Moving to megapixel allows for higher resolution images, each containing more data than standard analogue images. The benefits are numerous and include sharper pictures, the ability to cover larger areas with one camera, and the ability to digitally zoom into the image and maintain a good image quality. But of course, increasing the data in each frame increases the file size of each frame resulting in greater network and storage demands.

Higher Resolution = Larger File Size = More Bandwidth and Storage

Video compression is an essential part of the megapixel camera’s offering because, without it, a lot more data has to be handled leading to higher bandwidth and storage requirements. Compression techniques such as H.264 work on compressing the raw data into smaller ‘chunks’ to reduce bandwidth requirements. In simple terms compression works by replicating data from previous frames and only the pixels that have changed (due to colour or movement) are transmitted and updated in the live video image.
Most security professionals will be familiar with the noisy “white-noise” images that cameras produce then there is not enough light on scene.

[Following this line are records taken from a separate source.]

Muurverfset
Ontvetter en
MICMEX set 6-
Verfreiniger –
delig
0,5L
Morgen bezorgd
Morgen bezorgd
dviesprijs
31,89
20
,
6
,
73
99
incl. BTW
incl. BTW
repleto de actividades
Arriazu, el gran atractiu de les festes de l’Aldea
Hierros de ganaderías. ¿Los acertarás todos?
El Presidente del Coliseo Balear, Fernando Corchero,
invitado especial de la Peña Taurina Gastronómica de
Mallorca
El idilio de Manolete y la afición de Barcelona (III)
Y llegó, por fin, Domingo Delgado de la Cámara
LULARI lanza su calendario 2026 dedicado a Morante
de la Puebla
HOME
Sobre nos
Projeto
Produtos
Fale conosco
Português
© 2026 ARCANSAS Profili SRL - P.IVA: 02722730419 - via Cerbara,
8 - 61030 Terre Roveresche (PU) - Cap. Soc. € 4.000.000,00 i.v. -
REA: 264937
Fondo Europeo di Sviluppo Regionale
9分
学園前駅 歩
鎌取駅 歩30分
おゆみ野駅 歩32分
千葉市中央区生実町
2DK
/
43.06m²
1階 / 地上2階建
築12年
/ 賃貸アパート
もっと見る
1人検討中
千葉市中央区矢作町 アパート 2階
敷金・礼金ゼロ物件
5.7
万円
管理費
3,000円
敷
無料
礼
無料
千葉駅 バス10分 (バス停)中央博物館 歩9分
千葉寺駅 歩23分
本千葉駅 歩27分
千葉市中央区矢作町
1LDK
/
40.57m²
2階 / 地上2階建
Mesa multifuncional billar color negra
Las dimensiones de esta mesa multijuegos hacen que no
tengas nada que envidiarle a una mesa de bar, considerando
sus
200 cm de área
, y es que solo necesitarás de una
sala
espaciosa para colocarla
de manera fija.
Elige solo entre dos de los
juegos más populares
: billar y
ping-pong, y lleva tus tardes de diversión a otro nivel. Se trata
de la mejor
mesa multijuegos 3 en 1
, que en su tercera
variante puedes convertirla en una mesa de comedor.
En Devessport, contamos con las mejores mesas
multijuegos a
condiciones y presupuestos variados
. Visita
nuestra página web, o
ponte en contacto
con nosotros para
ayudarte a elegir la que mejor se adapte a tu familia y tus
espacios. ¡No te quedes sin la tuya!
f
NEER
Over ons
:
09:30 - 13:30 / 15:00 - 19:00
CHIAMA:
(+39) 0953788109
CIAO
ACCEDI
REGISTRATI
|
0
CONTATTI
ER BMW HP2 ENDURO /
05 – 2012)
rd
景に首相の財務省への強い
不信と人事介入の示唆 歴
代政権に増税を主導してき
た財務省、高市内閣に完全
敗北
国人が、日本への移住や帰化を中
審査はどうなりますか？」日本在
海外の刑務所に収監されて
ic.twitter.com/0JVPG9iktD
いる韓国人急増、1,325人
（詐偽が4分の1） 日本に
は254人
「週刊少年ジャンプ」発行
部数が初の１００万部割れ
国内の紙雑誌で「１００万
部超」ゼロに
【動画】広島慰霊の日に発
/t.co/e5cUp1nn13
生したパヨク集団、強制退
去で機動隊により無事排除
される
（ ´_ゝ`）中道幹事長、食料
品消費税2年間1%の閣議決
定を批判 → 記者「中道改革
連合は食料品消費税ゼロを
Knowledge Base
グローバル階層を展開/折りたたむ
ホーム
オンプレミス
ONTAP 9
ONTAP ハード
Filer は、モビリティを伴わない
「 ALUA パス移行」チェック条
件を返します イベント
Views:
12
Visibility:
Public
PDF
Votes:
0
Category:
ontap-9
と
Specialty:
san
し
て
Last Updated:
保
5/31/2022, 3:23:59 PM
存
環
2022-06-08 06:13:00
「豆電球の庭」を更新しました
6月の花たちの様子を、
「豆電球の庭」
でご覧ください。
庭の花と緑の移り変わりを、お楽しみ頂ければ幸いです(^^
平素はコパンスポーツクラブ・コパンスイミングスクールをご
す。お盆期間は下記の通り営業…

With each pixel changing frequently the camera is fooled into thinking there is constant movement throughout the image and this prevents video compression from working.

A fundamental benefit of professional lighting for network cameras results from delivering enough light to prevent noise in the image. In turn this provides higher quality pictures, allows compression techniques to work and substantially reduces bandwidth and storage requirements. Operating network cameras at night will always come down to a choice for the end user. Without light, the end user needs to pay to increase the system data handling capability, both bandwidth and storage, accept lower frame rates and accept significantly lower quality video, or limit the number of cameras in a system. Or they can choose to add lighting to support their network cameras, lowering infra-structure costs, delivering better pictures and allowing video analytics to work to its full potential.